Sybrand van Haersma Buma wil dat kinderen op school weer het Wilhelmus gaan zingen. Staand. Met hun hand op hun hart. Nee, dat laatste weet ik niet zeker hoor.
Maar zo zag ik het voor me. Een klas van 25 tot 30 kinderen die allemaal braaf naast hun tafeltje staan, met hun hand op hun hart. De meisjes hadden twee vlechtjes en brave jurkjes aan. De jongetjes een pispottenkapsel of een zijscheiding. Ze droegen korte broekjes en hoge sokken.
Van petten, sneakers, half afgezakte broeken, trainingspakken, badslippers, Louis Vutton-tasjes en gouden kettingen was in elk geval geen sprake.
In mijn hoofd dan he?
Ik probeerde me er iets bij voor te stellen. Hoe dat dan bij ons op school zou gaan. Ik neem aan dat het dan in de ochtend moet. ’s Middags stuitert de helft namelijk naar buiten omdat de Ritalin is uitgewerkt en iedereen ‘klaar’ is met alles wat ‘in het gareel’ is of moet.
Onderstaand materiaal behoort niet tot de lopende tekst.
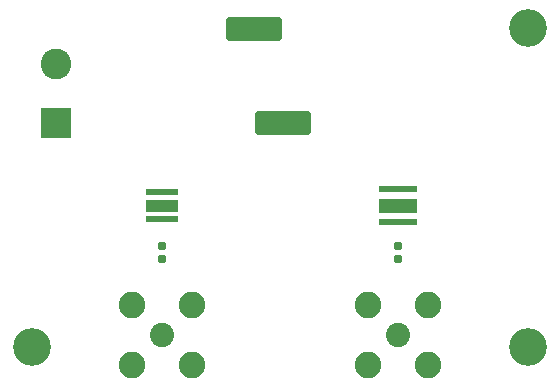
<source format=gbr>
%TF.GenerationSoftware,KiCad,Pcbnew,8.0.2*%
%TF.CreationDate,2025-01-11T01:21:35-03:00*%
%TF.ProjectId,LED,4c45442e-6b69-4636-9164-5f7063625858,rev?*%
%TF.SameCoordinates,Original*%
%TF.FileFunction,Soldermask,Top*%
%TF.FilePolarity,Negative*%
%FSLAX46Y46*%
G04 Gerber Fmt 4.6, Leading zero omitted, Abs format (unit mm)*
G04 Created by KiCad (PCBNEW 8.0.2) date 2025-01-11 01:21:35*
%MOMM*%
%LPD*%
G01*
G04 APERTURE LIST*
G04 Aperture macros list*
%AMRoundRect*
0 Rectangle with rounded corners*
0 $1 Rounding radius*
0 $2 $3 $4 $5 $6 $7 $8 $9 X,Y pos of 4 corners*
0 Add a 4 corners polygon primitive as box body*
4,1,4,$2,$3,$4,$5,$6,$7,$8,$9,$2,$3,0*
0 Add four circle primitives for the rounded corners*
1,1,$1+$1,$2,$3*
1,1,$1+$1,$4,$5*
1,1,$1+$1,$6,$7*
1,1,$1+$1,$8,$9*
0 Add four rect primitives between the rounded corners*
20,1,$1+$1,$2,$3,$4,$5,0*
20,1,$1+$1,$4,$5,$6,$7,0*
20,1,$1+$1,$6,$7,$8,$9,0*
20,1,$1+$1,$8,$9,$2,$3,0*%
G04 Aperture macros list end*
%ADD10C,3.200000*%
%ADD11R,2.800000X0.550000*%
%ADD12R,2.800000X1.000000*%
%ADD13RoundRect,0.250000X-2.100000X0.770000X-2.100000X-0.770000X2.100000X-0.770000X2.100000X0.770000X0*%
%ADD14RoundRect,0.155000X0.155000X-0.212500X0.155000X0.212500X-0.155000X0.212500X-0.155000X-0.212500X0*%
%ADD15R,3.302000X0.508000*%
%ADD16R,3.302000X1.295400*%
%ADD17R,2.600000X2.600000*%
%ADD18C,2.600000*%
%ADD19C,2.050000*%
%ADD20C,2.250000*%
G04 APERTURE END LIST*
D10*
%TO.C,H3*%
X181000000Y-116000000D03*
%TD*%
D11*
%TO.C,LED1*%
X150000000Y-102875000D03*
D12*
X150000000Y-104000000D03*
D11*
X150000000Y-105125000D03*
%TD*%
D13*
%TO.C,L1*%
X160210000Y-96980000D03*
X157790000Y-89020000D03*
%TD*%
D10*
%TO.C,H1*%
X181000000Y-89000000D03*
%TD*%
%TO.C,H2*%
X139000000Y-116000000D03*
%TD*%
D14*
%TO.C,C2*%
X150000000Y-108567500D03*
X150000000Y-107432500D03*
%TD*%
D15*
%TO.C,LED2*%
X170000000Y-102603000D03*
D16*
X170000000Y-104000000D03*
D15*
X170000000Y-105397000D03*
%TD*%
D14*
%TO.C,C1*%
X170000000Y-108567500D03*
X170000000Y-107432500D03*
%TD*%
D17*
%TO.C,J3*%
X141000000Y-97000000D03*
D18*
X141000000Y-92000000D03*
%TD*%
D19*
%TO.C,J2*%
X150000000Y-115000000D03*
D20*
X152540000Y-117540000D03*
X147460000Y-117540000D03*
X152540000Y-112460000D03*
X147460000Y-112460000D03*
%TD*%
D19*
%TO.C,J1*%
X170000000Y-115000000D03*
D20*
X172540000Y-117540000D03*
X167460000Y-117540000D03*
X172540000Y-112460000D03*
X167460000Y-112460000D03*
%TD*%
M02*

</source>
In de ochtend komt de helft te laat. En als ze weten dat ze het Wilhelmus moeten gaan zingen, helemaal.
‘Jongens, we gaan het Wilhelmus zingen!’
‘Ja leuk, juf! Zo’n fijn bruisend vrolijk volksliedje! Echt heel leuk om de dag mee te beginnen’.
Niemand.
Zélfs mijn eigen, lieve, brave klasje niet. No way.
Iedereen zou zuchten en mopperen en het Wilhelmus de tyfus wensen.
‘Ja, kom op jongens, niet zo flauw. Het moet van de overheid.’
‘Ik laat nog 1 keer de tekst op het digibord zien, maar ik verwacht morgen wel dat jullie het allemaal uit het hoofd kennen he?’
We zouden allemaal de karaoke-versie op ons bureaublad hebben. Elke morgen opnieuw zou het Wilhelmus uit alle speakers schallen.
Vanmiddag waren we een beetje aan het kwallen. We zaten midden in de afsluiting van de dag en hadden nog een paar minuten over en de klas had, zoals gewoonlijk, hard gewerkt. Er werd geopperd om een potje te gaan kaarten. Ik moest opeens denken aan het Wilhelmus-plan van Van Haersma Buma.
Op dat moment kwam Co binnen.
‘Weten jullie dat Van Haersma Buma wil dat jullie dagelijks het Wilhelmus gaan zingen?’ Ik riep het door het geklets van de kids heen. Opeens werd het stil. Ergens hoorde ik een verwonderde ‘Wie?!’ en daarna ‘het Wilhelmus?!?’
Co stond achter in de klas en zette haar tas neer. Ze legde haar hand op haar hart en deed haar ogen dicht. Ze zette het Wilhelmus in.
Een paar kinderen gingen staan en meteen volgde iedereen. Ook ik.
We zongen het Wilhelmus. Allemaal. Uit volle borst. Nou ja, de eerste twee regels dan he? De rest kenden ze niet. Gelukkig hebben Co en ik het hele Wilhelmus wél in ons hoofd zitten, dus wij gingen nog even door.
Iedereen had fun. We moesten lachen. En daarna riep iedereen hoe belachelijk het was. ‘Elke dag, juf?’
Ik wist het niet. Of het nou elke dag moest, of een keer in de week. Geen idee. Over het #hoedan is Van Haersma Buma nog niet duidelijk.
Ze vonden het geen goed plan.
Het Wilhelmus is alleen maar leuk als PSV landskampioen is geworden. Of als Nederland wereldkampioen is. Of als we goud winnen. Of een etappe in de tour.
Niet in de klas. En helemáál niet elke dag.